Part 28

504 93 2
                                    

"Ayah selama ini sebenarnya cerita apa dengan Hugo?" Tanyaku pada ayahku yang terbaring di kasur beliau.

Ayahku balas memandangku, di sudut matanya ada sedikit air mata dan mulutnya terus mengerang. Itu cara Ayahku bicara sekarang.  Tidak jelas.

"Apa ayah dulu sering pergi dengan Hugo? Kenapa ayah tidak pernah cerita?" Gumamku kembali. Ayahku kembali mengerang lagi.  Aku hanya menelengkan kepala. Inilah caraku sekarang berkomunikasi dengan ayah. Aku yang terus berbicara sementara ayahku biasanya hanya diam atau mengerang-erang. 

Tapi ini hari tercerewet ayahku, sedari pagi Ayahku terus berusaha menggerakkan tubuhnya yang membatu sambil mengeluarkan suara-suara keras. Aku dan ibuku tidak paham maksud ayah. Yang aku tau, penyebabnya mungkin karena se vas bunga Lily of valley yang aku letakan di samping tempat tidur beliau. Harum bunga itu semerbak mengalahkan bunga mawar. Anehnya membuat ayah lebih aktif dari biasanya. 

"Ayahmu tau, bunga Lily of valley itu pasti bukan kamu yang petik sendiri." kata ibuku sambil bersenandung gembira memandangi seluruh rumah yang penuh bunga, "Karena kamu belum pernah memetik bunga untuk mu sendiri."

"Apa ayah nggak suka bau bunga Lily of valley? Apa harus di keluarkan dari kamar ayah ?"

"Jangan! Biar saja bunga itu disana. Bau bunga lebih bagus dari bau orang tua yang sudah tidak bisa bangun dari kasur."

"Bau nya bisa hilang,Bu. Kalau jendela kamar ayah tidak di paku lagi.  Jadi bisa berganti udara."

"Supaya kamu bisa kabur begitu? APA KAMU LUPA KAMU HARUS DATANG KE RUMAH HUGO SETIAP HARI?" Ibuku menatapku tidak percaya sementara jemarinya terus menata bunga-bunga berjejer supaya rapih menghias seluruh sudut rumahku, "Biar saja, toh ayahmu tidak bisa lihat sendiri seluruh bunga-bunga yang ada di rumah."

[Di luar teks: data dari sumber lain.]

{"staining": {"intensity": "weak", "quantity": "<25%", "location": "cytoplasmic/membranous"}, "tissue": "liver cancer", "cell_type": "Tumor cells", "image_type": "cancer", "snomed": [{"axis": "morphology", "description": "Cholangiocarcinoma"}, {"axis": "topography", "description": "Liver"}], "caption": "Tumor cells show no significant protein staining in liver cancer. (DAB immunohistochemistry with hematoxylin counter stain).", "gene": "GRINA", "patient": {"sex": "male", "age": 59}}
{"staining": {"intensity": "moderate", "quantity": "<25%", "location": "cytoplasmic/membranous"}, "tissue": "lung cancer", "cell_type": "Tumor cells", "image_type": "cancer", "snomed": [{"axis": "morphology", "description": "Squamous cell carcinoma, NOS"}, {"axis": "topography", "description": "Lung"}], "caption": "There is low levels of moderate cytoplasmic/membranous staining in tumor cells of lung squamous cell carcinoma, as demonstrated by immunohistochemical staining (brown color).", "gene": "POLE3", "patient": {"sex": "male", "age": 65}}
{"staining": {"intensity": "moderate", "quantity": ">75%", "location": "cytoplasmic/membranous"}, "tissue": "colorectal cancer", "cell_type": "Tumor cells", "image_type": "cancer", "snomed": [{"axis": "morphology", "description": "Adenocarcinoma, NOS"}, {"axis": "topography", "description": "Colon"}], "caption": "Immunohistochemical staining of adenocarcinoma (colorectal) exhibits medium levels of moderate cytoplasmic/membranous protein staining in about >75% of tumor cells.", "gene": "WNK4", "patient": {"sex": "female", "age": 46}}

"Aku nggak akan kabur lagi." Bantahku, tepatnya aku tidak bisa kabur lagi.

Aku menghela  nafas dan berjalan meninggalkan ibuku dari ruang keluarga rumahku untuk pergi ke kamarku sendiri. Kamar ku tidak bebas dari bunga juga.  Ada ber buket-buket bunga berjajar, seperti pasar induk bunga pindah tempat kesini.  Ada bermacam-macam bunga, tapi yang paling menggangguku karena ada sebuket bunga Hydragea juga. Bunga favoritku

"Kasihan." Bisik ku pada bunga-bunga ini. Aku lebih suka melihat bunga menancap di tanah, tumbuh liar daripada tertata cantik di rumahku. Karena mereka selalu layu lebih cepat. Mati lebih cepat. 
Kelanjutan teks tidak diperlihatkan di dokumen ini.